GMX and Ionos email services allowed SMTP smuggling from roughly 1.35 million different domains, as indicated by the domains pointing their GMX record to Ionos, of which GMX is a part, the researchers found.

However, since SMTP smuggling doesn’t work for every receiving inbound SMTP server and, in this case, requires inbound SMTP servers to accept <LF>.<CR><LF> as an end-of-data sequence, the researchers conducted tests to find that only few of the bigger email providers, including Fastmail and Runbox, were affected.  

The Cisco flaw, meanwhile, affects more than 40,000 vulnerable instances and allows an attacker to send spoofed emails to high-value targets, such as Amazon, PayPal, and eBay.

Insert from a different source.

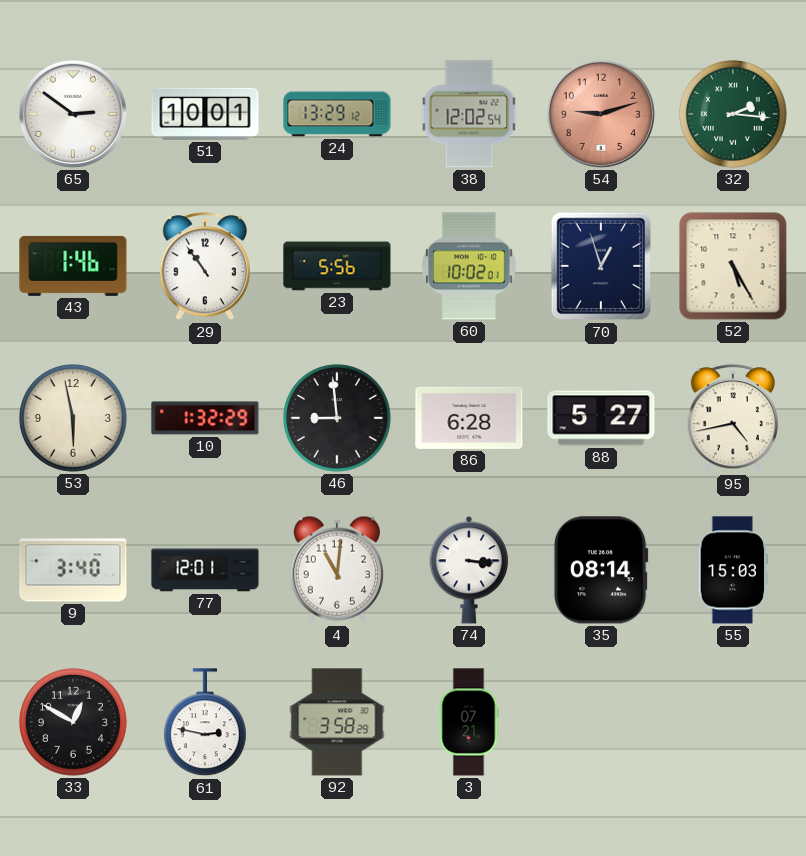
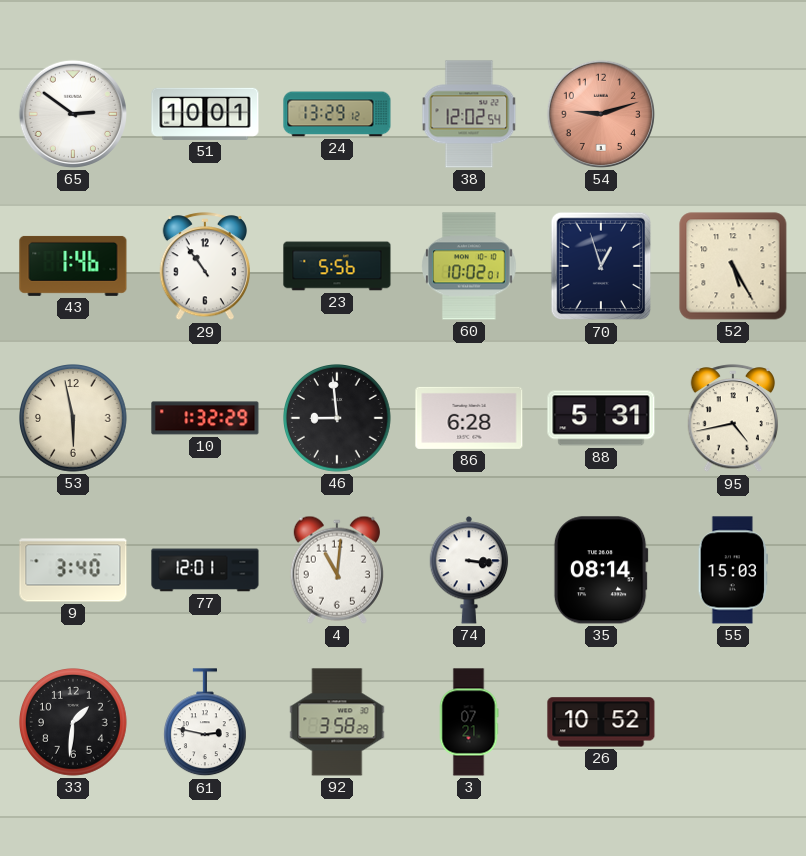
32: 2:16 -> none
88: 5:27 -> 5:31
33: 12:50 -> 1:31
26: none -> 10:52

The researchers disclosed the bugs to all of the affected vendors, and Microsoft and GMX responded quickly to patch their systems. However, Cisco sees what the researchers consider a flaw “as a feature, not a bug” and against their recommendations, “won’t issue a warning to their customers, who need to change a vulnerable default configuration setting in order to be protected,” Longin says.

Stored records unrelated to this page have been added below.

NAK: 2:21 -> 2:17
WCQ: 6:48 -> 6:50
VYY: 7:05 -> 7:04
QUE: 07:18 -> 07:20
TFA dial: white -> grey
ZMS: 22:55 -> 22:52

Because of this, SEC Consult recommends that organizations using Cisco Secure Email Gateway (on premises) or Cisco Secure Email Cloud Gateway (cloud) to change the default settings of “CR and LF Handling” from “Clean” to “Allow,” citing Cisco guidelines to help administrators understand the change that should be made.

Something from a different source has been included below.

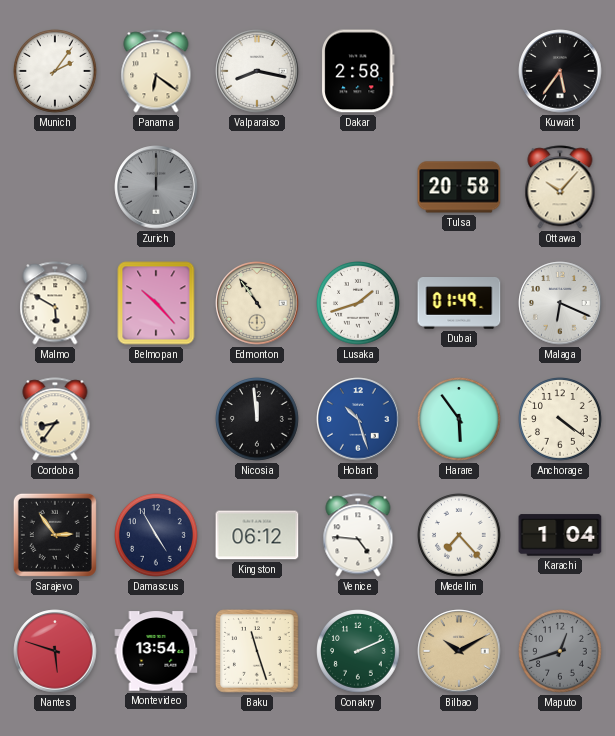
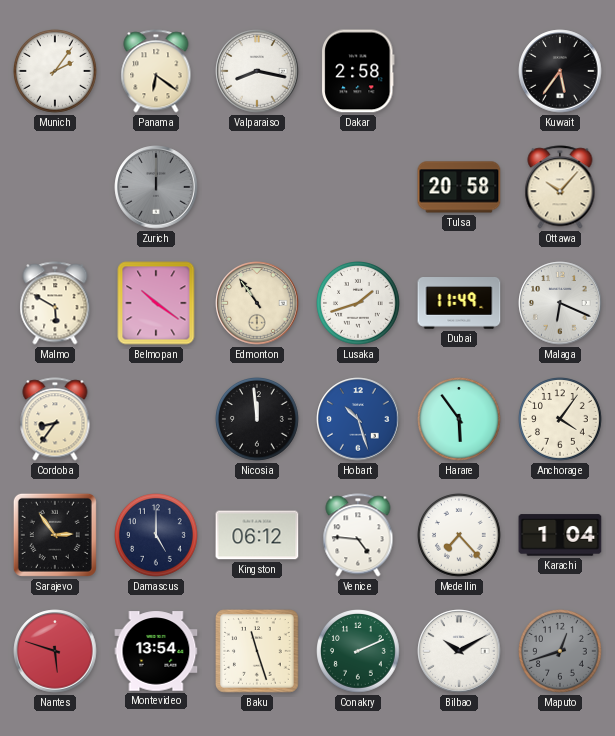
Belmopan: 10:23 -> 10:21
Dubai: 01:49 -> 11:49
Anchorage: 4:21 -> 4:06
Damascus: 4:55 -> 5:00
Bilbao dial: champagne -> white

Regarding phishing emails in general, the researchers have advised that organizations must maintain vigilance and perform periodic awareness trainings for all employees to avoid compromise through this attack vector.

“Sometimes even big software vendors use default settings with questionable security,” Longin says. “Regular security tests against [an organization’s] own infrastructure are highly recommended to find out about the current attack surface and also detect recent vulnerabilities.”